You can access these options from the cli using something like:

echogarden align audio.mp3 transcript.txt --subtitles.maxLineCount=1 --subtitles.maxLineWidth=35

I'll add more features or fixes if I find more issues, or they get reported. I haven't worked on the subtitle generation part for a few months now. I'll need to refresh my memory.

Here are some relevant open tasks I have on my todo list:

Captions

jahamed commented 1 year ago

The current default settings for subtitle generation, that are currently used by all operations and engines, are:

export const defaultConfig: SubtitlesConfig = {
  format: "srt",
  maxLineCount: 2,
  maxLineWidth: 42,
  minWords: 4,
  maxAddedDuration: 3,
}

All it takes is to expose options to modify the SubtitlesConfig structure based on user settings (code for generation subtitle generation is here). I may be able to get this out later today.

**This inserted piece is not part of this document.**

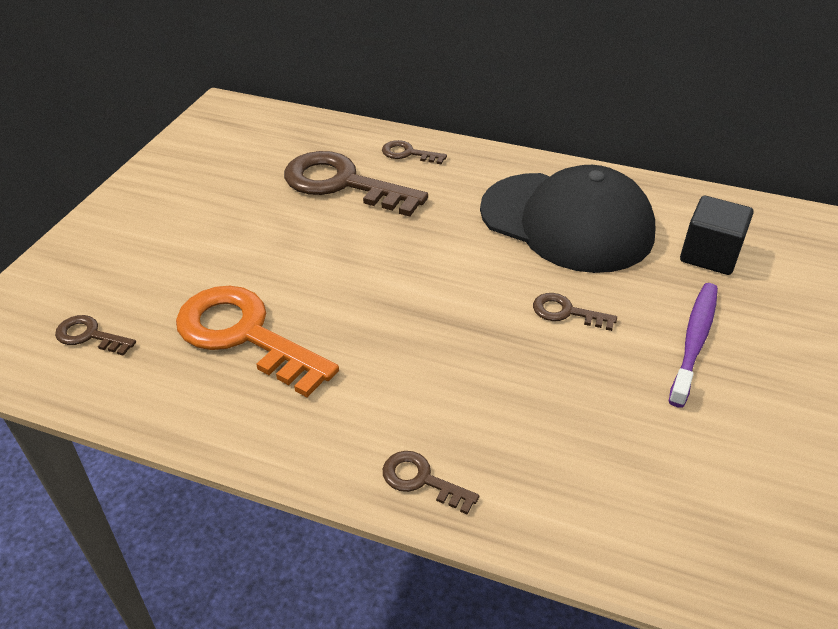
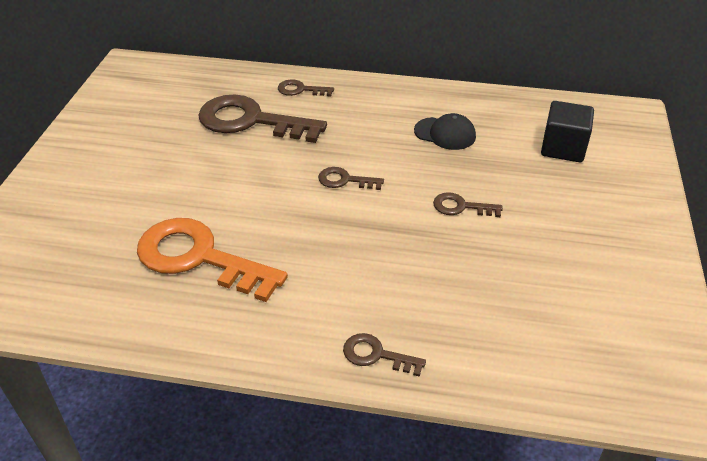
camera: 10 degrees left, 0 degrees up
brown key [55,315,136,356] -> brown key moved to [318,167,384,190]
black cap [480,165,656,273] -> black cap [414,113,476,150], size x0.42
purple toothbrush [669,283,718,408] -> none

Aside from line count and line width, you'd also be able to specify the minimum words in a line (another aspect that allows the subtitles to appear more human), and maximum extra time to add to a cue (to ensure that even if the alignment detected a very short time for a cue, it'd still be displayed for some minimum duration, before moving to the next one, if possible).

Wow thanks for the detailed posts! Very cool, I have to dig into the implementation details/approach later for sure. Thanks so much for the quick turnaround on features. I got a decent working copy going already for my subtitle generation, this library is so much better to use already compared to others I've tried.

Will play around with the speech generation features in coming days as well, thank you!